Cuando era pequeño, no podía perder ni siquiera a la PlayStation, o cogía un cabreo consigo mismo de tal magnitud que se pasaba horas en un rincón intentando corregir errores. Meticuloso como pocos. Un ganador nato. “Voy a ser el mejor del mundo”, repetía una y otra vez cuando sólo era un crío. Con esos 17 añitos, ya estaba en Newcastle, el mejor sitio para él. Una ciudad oscura, fría y sombría, perfecta para el duro trabajo de Jonny. ¿Su imagen más repetida? La de un chico empapado, sobre un verde césped iluminado con focos, de noche y bajo una intensa y gran lluvia golpeando el balón entre los palos una y otra vez, sin cesar.
2003, su año de consagración. El Mundial de Rugby. Partían como aspirantes, pero para nada favoritos. Él, y sólo él iba a cambiar el rumbo del equipo de las islas. Capitán, eterno capitán. Los más antiguos de lugar le consideran como “el 10” más completo de la historia. Partido a partido su leyenda se iba haciendo más grande. Ya eran semifinales. Un drop por aquí, un penalti por allá, y el equipo ya estaba en la final. Como si nada. Esperaba Australia en la final. Entre partido y partido, los entrenamientos. Dos duras horas de ejercicio para todos los ingleses. ¿Dos? No para Jonny. "Si tengo que hacer más sacrificios, y patear hasta media noche, lo haré", decía enfadado. Ahora sí, era el momento. El autobús se acercaba al estadio. A pocas horas del inicio. Todos sentados, hablando, intercambiando opiniones. Menos uno. Menos él. Sólo, en una esquina, mirando a la calle como si hubiesen pasado 30 años desde que vio por última vez la luz del día. Ya se veía el estadio, ahora sí. Es entonces cuando Jonny se levanta, coge un CD y pone, a todo volumen, “Lose Yourself” de Eminem. Una canción, que en su momento más elevado dice "Si tuvieras una oportunidad, de alcanzar todo lo que has deseado, lo harías, ¿o lo dejarías escapar?". Fantástico para él.

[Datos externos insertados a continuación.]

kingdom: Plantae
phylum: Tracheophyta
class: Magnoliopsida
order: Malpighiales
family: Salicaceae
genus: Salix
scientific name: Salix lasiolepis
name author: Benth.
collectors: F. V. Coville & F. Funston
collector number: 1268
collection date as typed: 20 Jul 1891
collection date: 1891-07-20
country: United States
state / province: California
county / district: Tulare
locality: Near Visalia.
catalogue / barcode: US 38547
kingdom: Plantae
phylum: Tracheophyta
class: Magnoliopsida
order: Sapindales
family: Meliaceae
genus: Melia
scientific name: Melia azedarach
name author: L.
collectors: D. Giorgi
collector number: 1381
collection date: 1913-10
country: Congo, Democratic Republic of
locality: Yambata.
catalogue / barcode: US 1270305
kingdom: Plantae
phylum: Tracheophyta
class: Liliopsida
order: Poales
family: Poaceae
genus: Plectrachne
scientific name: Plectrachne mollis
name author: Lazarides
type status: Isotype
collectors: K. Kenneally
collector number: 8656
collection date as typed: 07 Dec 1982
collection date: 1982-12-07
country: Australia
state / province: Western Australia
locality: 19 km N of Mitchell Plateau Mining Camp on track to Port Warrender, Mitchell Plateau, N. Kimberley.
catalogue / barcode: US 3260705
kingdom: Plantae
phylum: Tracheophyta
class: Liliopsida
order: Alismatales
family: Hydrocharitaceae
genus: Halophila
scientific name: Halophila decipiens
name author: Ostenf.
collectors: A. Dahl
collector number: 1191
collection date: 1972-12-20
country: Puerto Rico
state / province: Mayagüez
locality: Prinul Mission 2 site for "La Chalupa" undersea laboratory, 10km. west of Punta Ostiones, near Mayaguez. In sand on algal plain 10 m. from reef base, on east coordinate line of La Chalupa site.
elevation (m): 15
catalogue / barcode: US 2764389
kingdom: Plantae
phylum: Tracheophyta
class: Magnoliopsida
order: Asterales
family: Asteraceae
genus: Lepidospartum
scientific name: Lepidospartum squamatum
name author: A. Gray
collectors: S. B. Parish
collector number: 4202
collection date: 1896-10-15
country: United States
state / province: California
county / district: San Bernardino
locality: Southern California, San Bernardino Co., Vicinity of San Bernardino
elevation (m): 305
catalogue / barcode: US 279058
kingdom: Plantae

Pero es entonces, ya no había vuelta atrás, cuando los demás se dan cuenta de la magnitud del partido. El árbitro ya había pitado y Jonny llevaba jugando el partido durante horas en su cabeza. Él iba ganando, pero el marcador aún no lo sabía. 17-17 y casi nada por jugarse. Fue entonces, pidió la pelota, como siempre, se decidió a lanzar desde lejos, desde muy lejos. El tiempo se paró, cada segundo se hacía una eternidad, pero él lo sabía, había entrado. 20-17, con ¡15 puntos suyos! Una brutalidad, una barbaridad. “Wilko” lo había hecho. Ya lo había conseguido, como había prometido, era el mejor jugador del mundo.
Estalló la “Wilkinsonmanía”. Su postura de lanzamiento: Culo en pompa, codos flexionados, apoyado en la rodilla. Nadie le desconocía ya. Incluso, recuerdo como José María Bonilla llamaba a Ibagaza un día tras mandar un penalti a la grada Ariel “Wilkinson” Ibagaza, por el lanzamiento que parecía un chut a palos. Adidas le firmó, le puso a la altura de Beckham. Ambos rodaron spots publicitarios. Era un reclamo.
Y cuando parece que nada ni nadie puede contigo, aparecen. Lesiones. Ligamentos, meniscos, codo, riñón, de todos los tipos y de todos los colores. 4 largos años apartado de “su rosa” por la mala suerte. Nunca volvió a ese nivel en el “15” nacional.
Y es hoy cuando “Wilko”, tras saber que ya no puede aportar mucho al equipo, decide colgar las botas. El mejor jugador de toda la historia de Inglaterra nos dice adiós. La rosa se marchita.